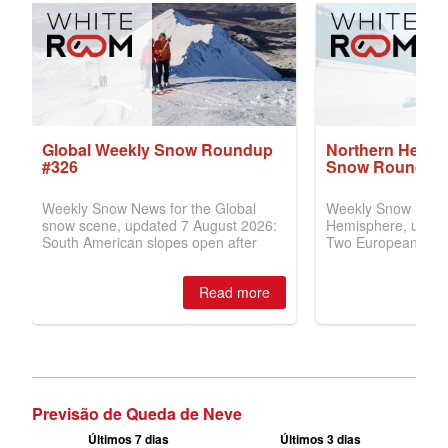
Previsão de Queda de Neve
Últimos 7 dias
Últimos 3 dias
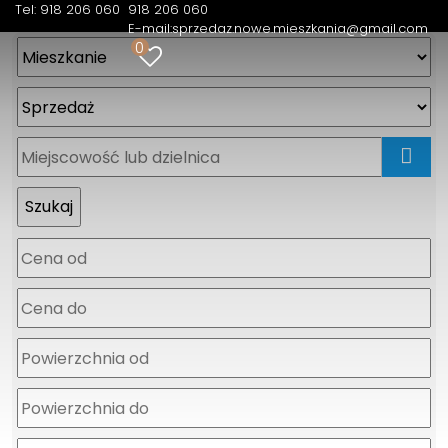
Tel: 918 206 060
918 206 060
E-mail:
sprzedaz.nowe.mieszkania@gmail.com
0
mapa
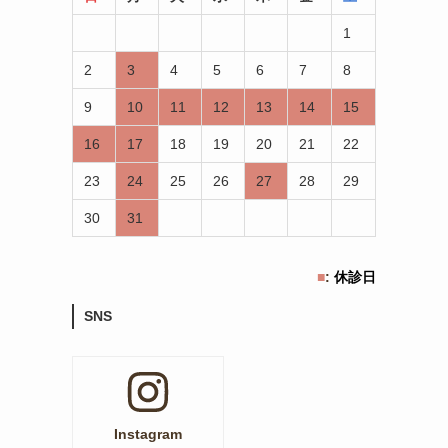
1
2
3
4
5
6
7
8
9
10
11
12
13
14
15
16
17
18
19
20
21
22
23
24
25
26
27
28
29
30
31
■
:
休診日
SNS
Instagram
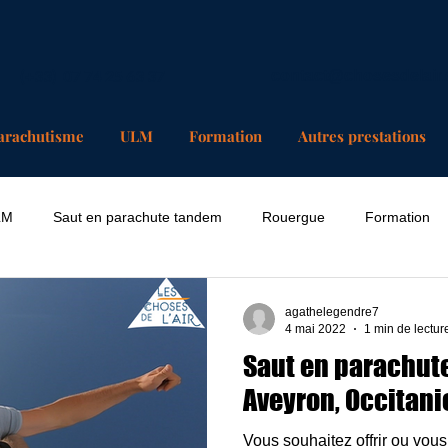
(+33) 07 74 25 63 37
contact@chosesdelair
arachutisme
ULM
Formation
Autres prestations
LM
Saut en parachute tandem
Rouergue
Formation
agathelegendre7
4 mai 2022
1 min de lectur
Saut en parachute
Aveyron, Occitani
Vous souhaitez offrir ou vous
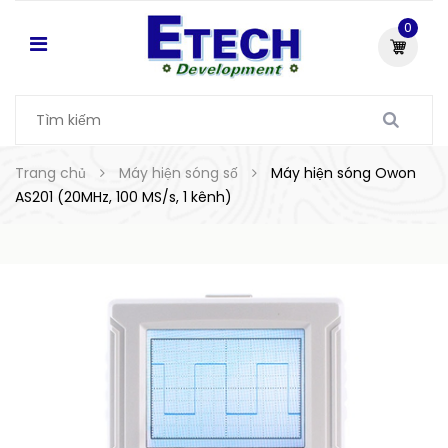
0
Trang chủ
Máy hiện sóng số
Máy hiện sóng Owon
AS201 (20MHz, 100 MS/s, 1 kênh)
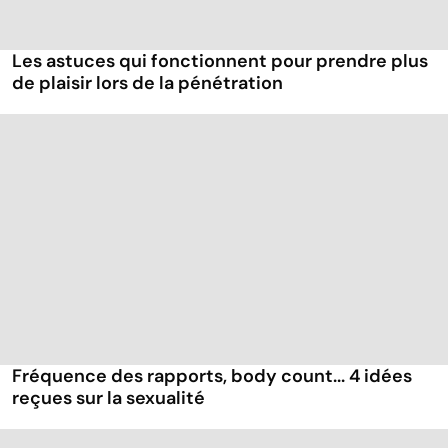
Les astuces qui fonctionnent pour prendre plus
de plaisir lors de la pénétration
Fréquence des rapports, body count... 4 idées
reçues sur la sexualité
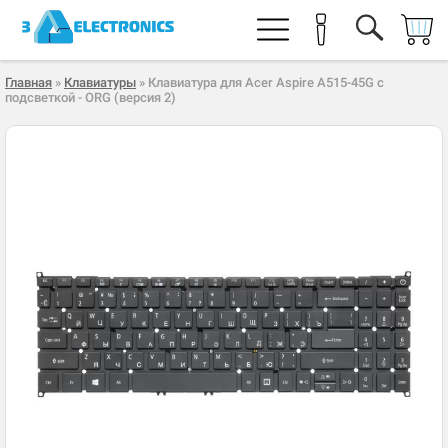
Главная
»
Клавиатуры
» Клавиатура для Acer Aspire A515-45G с
подсветкой - ORG (версия 2)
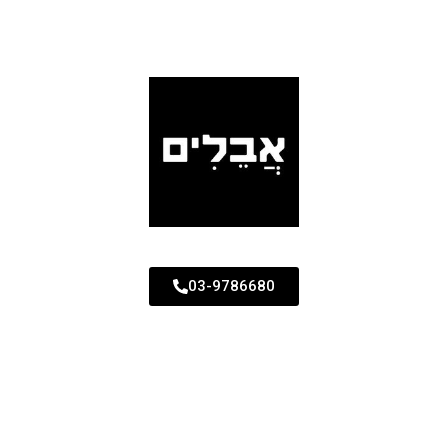
03-9786680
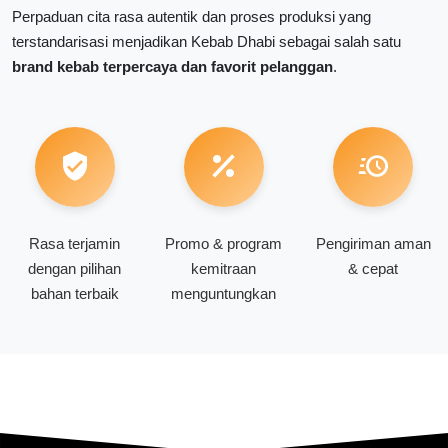
Perpaduan cita rasa autentik dan proses produksi yang
terstandarisasi menjadikan Kebab Dhabi sebagai salah satu
brand kebab terpercaya dan favorit pelanggan
.
Rasa terjamin
Promo & program
Pengiriman aman
dengan pilihan
kemitraan
& cepat
bahan terbaik
menguntungkan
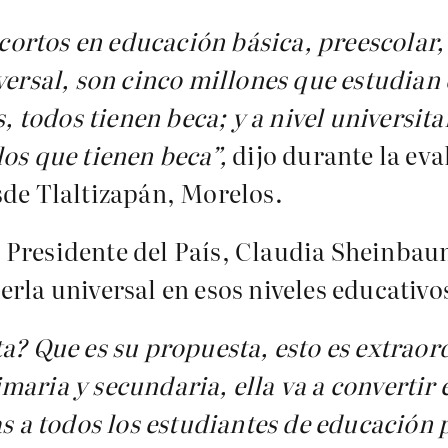
ortos en educación básica, preescolar,
versal, son cinco millones que estudian 
s, todos tienen beca; y a nivel universita
los que tienen beca”,
dijo durante la ev
sde Tlaltizapán, Morelos.
 Presidente del País, Claudia Sheinba
rla universal en esos niveles educativo
ta? Que es su propuesta, esto es extrao
aria y secundaria, ella va a convertir e
as a todos los estudiantes de educación 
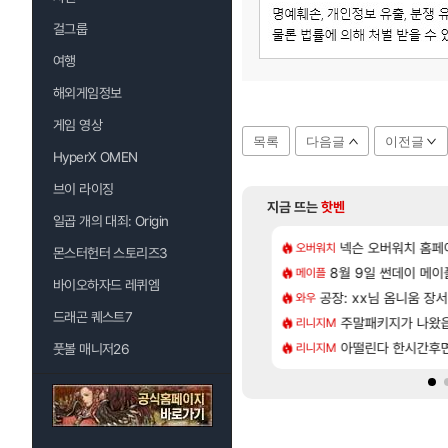
걸그룹
여행
해외게임정보
게임 영상
목록
다음글
이전글
HyperX OMEN
브이 라이징
지금 뜨는
핫벤
일곱 개의 대죄: Origin
[85]
[1]
 샤타 안 나왔다고 진짜 화내는 사람도 있네
CXMT, D램 매출 점유율 7%…글로벌 4위로 부상
넥슨 오버워치 홈페이
아스오라 성우 정
오버워치
아스오라
몬스터헌터 스토리즈3
[132]
게트 본사에서 연락왔음
발 원가 압박, 메인보드값 오르나
8월 9일 썬데이 메이
아키츠 아키나 성
메이플
아스오라
바이오하자드 레퀴엠
[58]
샤타가 아닌 큰 이유는 경매장 불안정때문일듯
크드 1.06 패치노트 (8/5)
공장: xx님 옴니움 장
모든 성소 위치 공략 
와우
비스트
드래곤 퀘스트7
[115]
프프 클릭 미스낫네
 3사, 2027년 생산분 완판?
주말패키지가 나왔
프롤로그 테스트를 
리니지M
리밋제로
[7]
..!
사쿠라 마이 성우 정보 및 주요 필모
아떨린다 한시간후
모든 바우에라 업그레이
리니지M
비스트
풋볼 매니저26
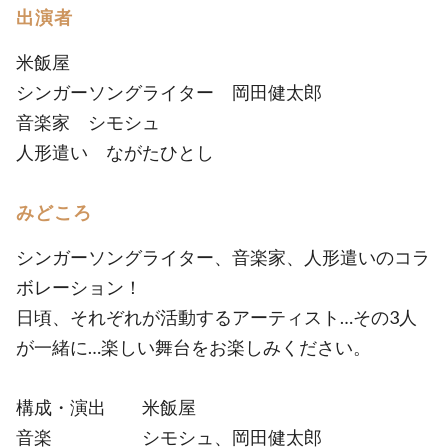
出演者
米飯屋
シンガーソングライター 岡田健太郎
音楽家 シモシュ
人形遣い ながたひとし
みどころ
シンガーソングライター、音楽家、人形遣いのコラ
ボレーション！
日頃、それぞれが活動するアーティスト…その3人
が一緒に…楽しい舞台をお楽しみください。
構成・演出 米飯屋
音楽 シモシュ、岡田健太郎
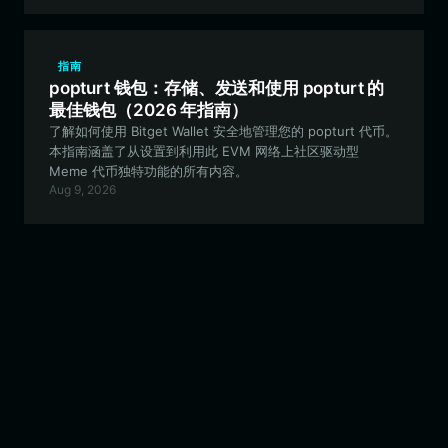
指南
popturt 钱包：存储、发送和使用 popturt 的
最佳钱包（2026 年指南）
了解如何使用 Bitget Wallet 安全地管理您的 popturt 代币。
本指南涵盖了从设置到利用此 EVM 网络上社区驱动型
Meme 代币独特功能的所有内容。
Aug 9, 2026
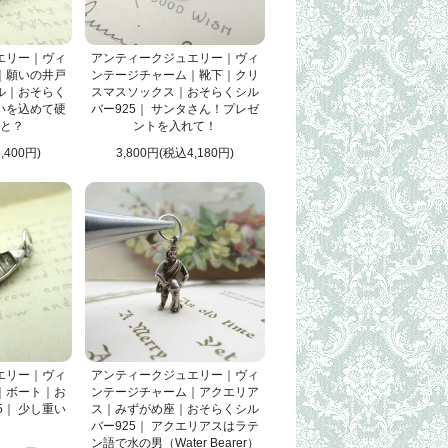
エリー｜ヴィ
アンティークジュエリー｜ヴィ
｜願いの井戸
ンテージチャーム｜靴下｜クリ
ル｜おそらく
スマスソックス｜おそらくシル
願いを込めて硬
バー925｜ サンタさん！プレゼ
と？
ントを入れて！
,400円)
3,800円(税込4,180円)
エリー｜ヴィ
アンティークジュエリー｜ヴィ
｜ボート｜お
ンテージチャーム｜アクエリア
5｜ 少し重い
ス｜みずがめ座｜おそらくシル
バー925｜ アクエリアスはラテ
ン語で水の男（Water Bearer）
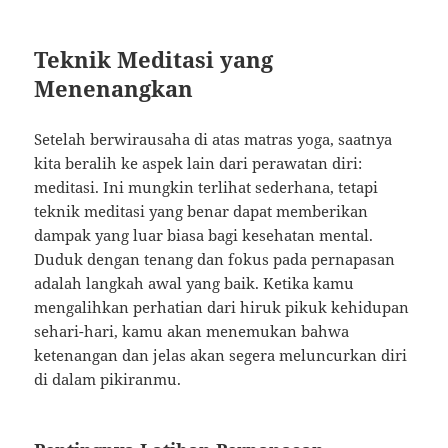
Teknik Meditasi yang
Menenangkan
Setelah berwirausaha di atas matras yoga, saatnya
kita beralih ke aspek lain dari perawatan diri:
meditasi. Ini mungkin terlihat sederhana, tetapi
teknik meditasi yang benar dapat memberikan
dampak yang luar biasa bagi kesehatan mental.
Duduk dengan tenang dan fokus pada pernapasan
adalah langkah awal yang baik. Ketika kamu
mengalihkan perhatian dari hiruk pikuk kehidupan
sehari-hari, kamu akan menemukan bahwa
ketenangan dan jelas akan segera meluncurkan diri
di dalam pikiranmu.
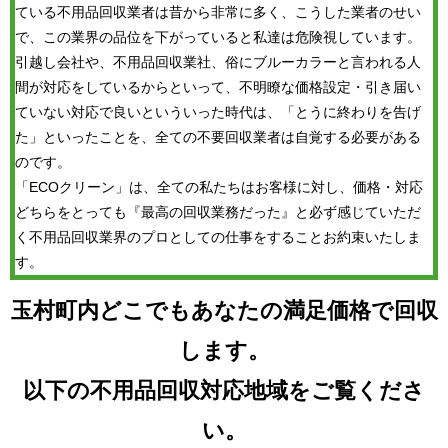
ている不用品回収業者は昔から非常に多く、こうした業者のせい
で、この業界の品位を下がっていると私達は危険視しています。
引越し会社や、不用品回収業社、俗にブルーカラーと言われる人
間が対応をしているからといって、不明瞭な価格設定・引き届い
ていない対応で良いといういった時代は、「とうに終わりを告げ
た」といったことを、全ての不要回収業者は自覚する必要がある
のです。
「ECOクリーン」は、全ての私たちはお客様に対し、価格・対応
どちらをとっても『最高の回収業務だった』と必ず感じていただ
く不用品回収業界のプロとしての仕事をすることお約束いたしま
す。
玉村町内どこでもあなたの満足価格で回収
します。
以下の不用品回収対応地域をご覧くださ
い。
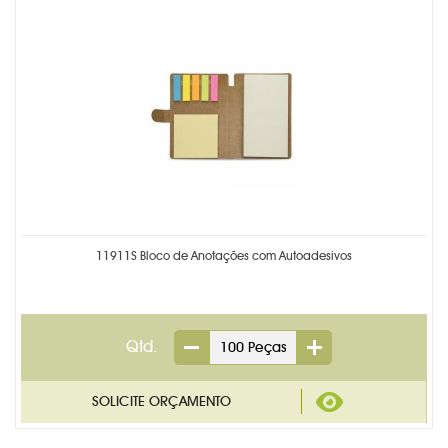
11911S Bloco de Anotações com Autoadesivos
Qtd.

▸ **PROBLEM TO WORK ON**
The response has to be an exact copy of all the data, pictures excluded.

▸ **EXERCISE RESPONSE**
Previsão de Queda de Neve
Últimos 7 dias
Últimos 3 dias
Tel: 918 206 060
918 206 060
E-mail:
sprzedaz.nowe.mieszkania@gmail.com
0
mapa
1
2
3
4
5
6
7
8
9
10
11
12
13
14
15
16
17
18
19
20
21
22
23
24
25
26
27
28
29
30
31
■
:
休診日
SNS
Instagram
(+33) 07 74 25 63 37
contact@chosesdelair
arachutisme
ULM
Formation
Autres prestations
LM
Saut en parachute tandem
Rouergue
Formation
agathelegendre7
4 mai 2022
1 min de lectur
Saut en parachute
Aveyron, Occitani
Vous souhaitez offrir ou vous
0
Trang chủ
Máy hiện sóng số
Máy hiện sóng Owon
AS201 (20MHz, 100 MS/s, 1 kênh)
Les astuces qui fonctionnent pour prendre plus
de plaisir lors de la pénétration
Fréquence des rapports, body count... 4 idées
reçues sur la sexualité
Главная
»
Клавиатуры
» Клавиатура для Acer Aspire A515-45G с
подсветкой - ORG (версия 2)
03-9786680
Perpaduan cita rasa autentik dan proses produksi yang
terstandarisasi menjadikan Kebab Dhabi sebagai salah satu
brand kebab terpercaya dan favorit pelanggan
.
Rasa terjamin
Promo & program
Pengiriman aman
dengan pilihan
kemitraan
& cepat
bahan terbaik
menguntungkan
ortos en educación básica, preescolar,
versal, son cinco millones que estudian 
s, todos tienen beca; y a nivel universita
los que tienen beca”,
dijo durante la ev
sde Tlaltizapán, Morelos.
 Presidente del País, Claudia Sheinba
rla universal en esos niveles educativo
ta? Que es su propuesta, esto es extrao
aria y secundaria, ella va a convertir e
as a todos los estudiantes de educación 
걸그룹
여행
해외게임정보
게임 영상
목록
다음글
이전글
HyperX OMEN
브이 라이징
지금 뜨는
핫벤
일곱 개의 대죄: Origin
[85]
[1]
 샤타 안 나왔다고 진짜 화내는 사람도 있네
CXMT, D램 매출 점유율 7%…글로벌 4위로 부상
넥슨 오버워치 홈페이
아스오라 성우 정
오버워치
아스오라
몬스터헌터 스토리즈3
[132]
게트 본사에서 연락왔음
발 원가 압박, 메인보드값 오르나
8월 9일 썬데이 메이
아키츠 아키나 성
메이플
아스오라
바이오하자드 레퀴엠
[58]
샤타가 아닌 큰 이유는 경매장 불안정때문일듯
크드 1.06 패치노트 (8/5)
공장: xx님 옴니움 장
모든 성소 위치 공략 
와우
비스트
드래곤 퀘스트7
[115]
프프 클릭 미스낫네
 3사, 2027년 생산분 완판?
주말패키지가 나왔
프롤로그 테스트를 
리니지M
리밋제로
[7]
..!
사쿠라 마이 성우 정보 및 주요 필모
아떨린다 한시간후
모든 바우에라 업그레이
리니지M
비스트
풋볼 매니저26
出演者
米飯屋
シンガーソングライター 岡田健太郎
音楽家 シモシュ
人形遣い ながたひとし
みどころ
シンガーソングライター、音楽家、人形遣いのコラ
ボレーション！
日頃、それぞれが活動するアーティスト…その3人
が一緒に…楽しい舞台をお楽しみください。
構成・演出 米飯屋
音楽 シモシュ、岡田健太郎
指南
popturt 钱包：存储、发送和使用 popturt 的
最佳钱包（2026 年指南）
了解如何使用 Bitget Wallet 安全地管理您的 popturt 代币。
本指南涵盖了从设置到利用此 EVM 网络上社区驱动型
Meme 代币独特功能的所有内容。
Aug 9, 2026
エリー｜ヴィ
アンティークジュエリー｜ヴィ
｜願いの井戸
ンテージチャーム｜靴下｜クリ
ル｜おそらく
スマスソックス｜おそらくシル
願いを込めて硬
バー925｜ サンタさん！プレゼ
と？
ントを入れて！
,400円)
3,800円(税込4,180円)
エリー｜ヴィ
アンティークジュエリー｜ヴィ
｜ボート｜お
ンテージチャーム｜アクエリア
5｜ 少し重い
ス｜みずがめ座｜おそらくシル
バー925｜ アクエリアスはラテ
ン語で水の男（Water Bearer）
Teknik Meditasi yang
Menenangkan
Setelah berwirausaha di atas matras yoga, saatnya
kita beralih ke aspek lain dari perawatan diri:
meditasi. Ini mungkin terlihat sederhana, tetapi
teknik meditasi yang benar dapat memberikan
dampak yang luar biasa bagi kesehatan mental.
Duduk dengan tenang dan fokus pada pernapasan
adalah langkah awal yang baik. Ketika kamu
mengalihkan perhatian dari hiruk pikuk kehidupan
sehari-hari, kamu akan menemukan bahwa
ketenangan dan jelas akan segera meluncurkan diri
di dalam pikiranmu.
ている不用品回収業者は昔から非常に多く、こうした業者のせい
で、この業界の品位を下がっていると私達は危険視しています。
引越し会社や、不用品回収業社、俗にブルーカラーと言われる人
間が対応をしているからといって、不明瞭な価格設定・引き届い
ていない対応で良いといういった時代は、「とうに終わりを告げ
た」といったことを、全ての不要回収業者は自覚する必要がある
のです。
「ECOクリーン」は、全ての私たちはお客様に対し、価格・対応
どちらをとっても『最高の回収業務だった』と必ず感じていただ
く不用品回収業界のプロとしての仕事をすることお約束いたしま
す。
玉村町内どこでもあなたの満足価格で回収
します。
以下の不用品回収対応地域をご覧くださ
い。
11911S Bloco de Anotações com Autoadesivos
Qtd.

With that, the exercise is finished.